## WORK INSTRUCTIONS
Reproduce the records below exactly, but leave their pictures out of the copy.
[DATA RECORDS — start]
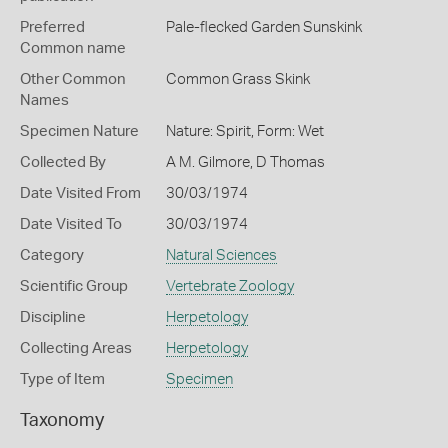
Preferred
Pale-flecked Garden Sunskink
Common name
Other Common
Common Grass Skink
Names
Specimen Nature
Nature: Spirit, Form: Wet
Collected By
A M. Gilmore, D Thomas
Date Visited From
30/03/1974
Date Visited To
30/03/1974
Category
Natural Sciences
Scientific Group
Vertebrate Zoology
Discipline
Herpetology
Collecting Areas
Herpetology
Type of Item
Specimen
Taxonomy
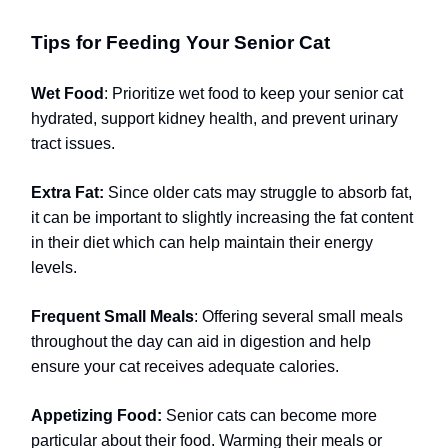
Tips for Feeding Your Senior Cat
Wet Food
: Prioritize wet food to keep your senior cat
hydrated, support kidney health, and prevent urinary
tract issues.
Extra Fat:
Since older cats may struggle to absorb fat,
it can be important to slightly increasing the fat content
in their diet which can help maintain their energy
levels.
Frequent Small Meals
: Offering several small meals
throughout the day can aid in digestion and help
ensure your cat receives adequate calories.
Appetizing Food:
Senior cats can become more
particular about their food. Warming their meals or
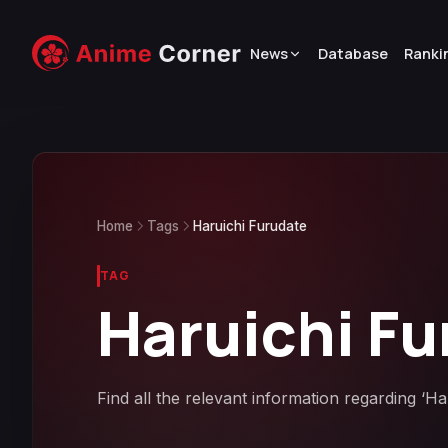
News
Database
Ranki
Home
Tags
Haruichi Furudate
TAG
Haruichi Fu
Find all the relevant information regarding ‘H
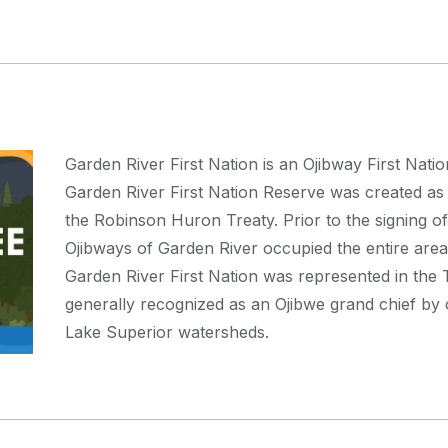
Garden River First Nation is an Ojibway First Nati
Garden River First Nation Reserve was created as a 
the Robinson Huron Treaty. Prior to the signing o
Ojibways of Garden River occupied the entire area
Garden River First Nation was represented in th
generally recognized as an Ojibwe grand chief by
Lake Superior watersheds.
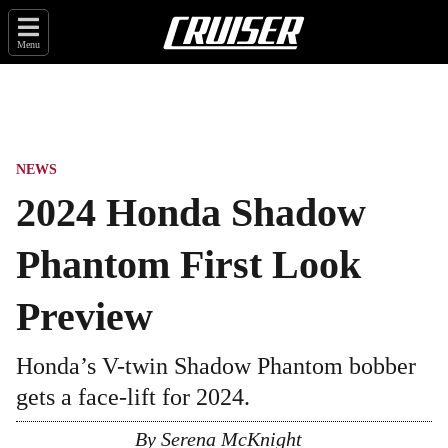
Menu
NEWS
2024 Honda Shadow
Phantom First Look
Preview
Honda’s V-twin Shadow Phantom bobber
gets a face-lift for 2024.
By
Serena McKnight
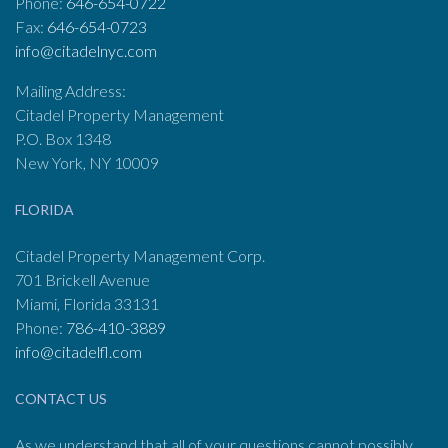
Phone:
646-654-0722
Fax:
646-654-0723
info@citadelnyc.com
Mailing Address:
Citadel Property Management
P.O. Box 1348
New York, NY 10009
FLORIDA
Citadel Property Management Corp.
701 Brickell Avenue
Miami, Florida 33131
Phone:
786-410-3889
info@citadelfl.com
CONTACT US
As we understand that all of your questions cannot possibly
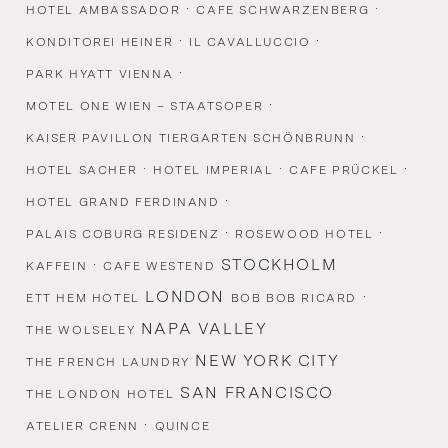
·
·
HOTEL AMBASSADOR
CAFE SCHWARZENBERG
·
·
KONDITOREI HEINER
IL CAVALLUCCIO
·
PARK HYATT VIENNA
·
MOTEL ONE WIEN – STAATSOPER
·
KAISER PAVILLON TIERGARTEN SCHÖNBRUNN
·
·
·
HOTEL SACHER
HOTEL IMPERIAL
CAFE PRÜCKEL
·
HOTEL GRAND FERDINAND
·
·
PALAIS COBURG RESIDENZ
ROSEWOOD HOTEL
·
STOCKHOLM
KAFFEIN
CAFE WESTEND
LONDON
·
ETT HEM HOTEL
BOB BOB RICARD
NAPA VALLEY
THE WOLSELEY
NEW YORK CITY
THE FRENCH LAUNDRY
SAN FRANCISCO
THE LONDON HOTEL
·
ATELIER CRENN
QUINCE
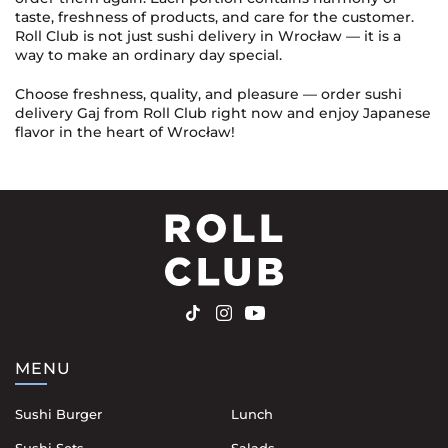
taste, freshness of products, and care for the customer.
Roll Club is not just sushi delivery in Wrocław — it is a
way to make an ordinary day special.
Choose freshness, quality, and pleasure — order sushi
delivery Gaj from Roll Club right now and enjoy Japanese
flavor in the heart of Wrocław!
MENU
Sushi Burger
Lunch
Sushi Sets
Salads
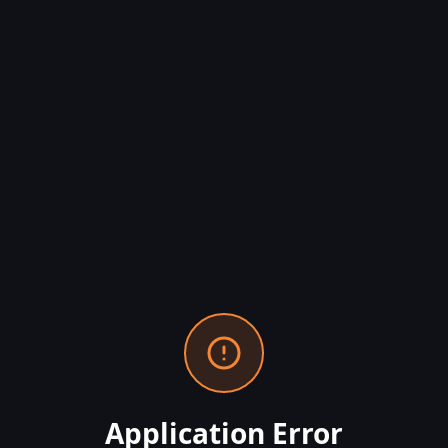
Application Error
[DATA RECORDS — finish]
## SOLUTION TO THIS TASK
Preferred
Pale-flecked Garden Sunskink
Common name
Other Common
Common Grass Skink
Names
Specimen Nature
Nature: Spirit, Form: Wet
Collected By
A M. Gilmore, D Thomas
Date Visited From
30/03/1974
Date Visited To
30/03/1974
Category
Natural Sciences
Scientific Group
Vertebrate Zoology
Discipline
Herpetology
Collecting Areas
Herpetology
Type of Item
Specimen
Taxonomy
Tips for Feeding Your Senior Cat
Wet Food
: Prioritize wet food to keep your senior cat
hydrated, support kidney health, and prevent urinary
tract issues.
Extra Fat:
Since older cats may struggle to absorb fat,
it can be important to slightly increasing the fat content
in their diet which can help maintain their energy
levels.
Frequent Small Meals
: Offering several small meals
throughout the day can aid in digestion and help
ensure your cat receives adequate calories.
Appetizing Food:
Senior cats can become more
particular about their food. Warming their meals or
News
Database
Ranki
Home
Tags
Haruichi Furudate
TAG
Haruichi Fu
Find all the relevant information regarding ‘H
Garden River First Nation is an Ojibway First Nati
Garden River First Nation Reserve was created as a 
the Robinson Huron Treaty. Prior to the signing o
Ojibways of Garden River occupied the entire area
Garden River First Nation was represented in th
generally recognized as an Ojibwe grand chief by
Lake Superior watersheds.
Menu
NEWS
2024 Honda Shadow
Phantom First Look
Preview
Honda’s V-twin Shadow Phantom bobber
gets a face-lift for 2024.
By
Serena McKnight
Phone:
646-654-0722
Fax:
646-654-0723
info@citadelnyc.com
Mailing Address:
Citadel Property Management
P.O. Box 1348
New York, NY 10009
FLORIDA
Citadel Property Management Corp.
701 Brickell Avenue
Miami, Florida 33131
Phone:
786-410-3889
info@citadelfl.com
CONTACT US
As we understand that all of your questions cannot possibly
·
·
HOTEL AMBASSADOR
CAFE SCHWARZENBERG
·
·
KONDITOREI HEINER
IL CAVALLUCCIO
·
PARK HYATT VIENNA
·
MOTEL ONE WIEN – STAATSOPER
·
KAISER PAVILLON TIERGARTEN SCHÖNBRUNN
·
·
·
HOTEL SACHER
HOTEL IMPERIAL
CAFE PRÜCKEL
·
HOTEL GRAND FERDINAND
·
·
PALAIS COBURG RESIDENZ
ROSEWOOD HOTEL
·
STOCKHOLM
KAFFEIN
CAFE WESTEND
LONDON
·
ETT HEM HOTEL
BOB BOB RICARD
NAPA VALLEY
THE WOLSELEY
NEW YORK CITY
THE FRENCH LAUNDRY
SAN FRANCISCO
THE LONDON HOTEL
·
ATELIER CRENN
QUINCE
taste, freshness of products, and care for the customer.
Roll Club is not just sushi delivery in Wrocław — it is a
way to make an ordinary day special.
Choose freshness, quality, and pleasure — order sushi
delivery Gaj from Roll Club right now and enjoy Japanese
flavor in the heart of Wrocław!
MENU
Sushi Burger
Lunch
Sushi Sets
Salads
Application Error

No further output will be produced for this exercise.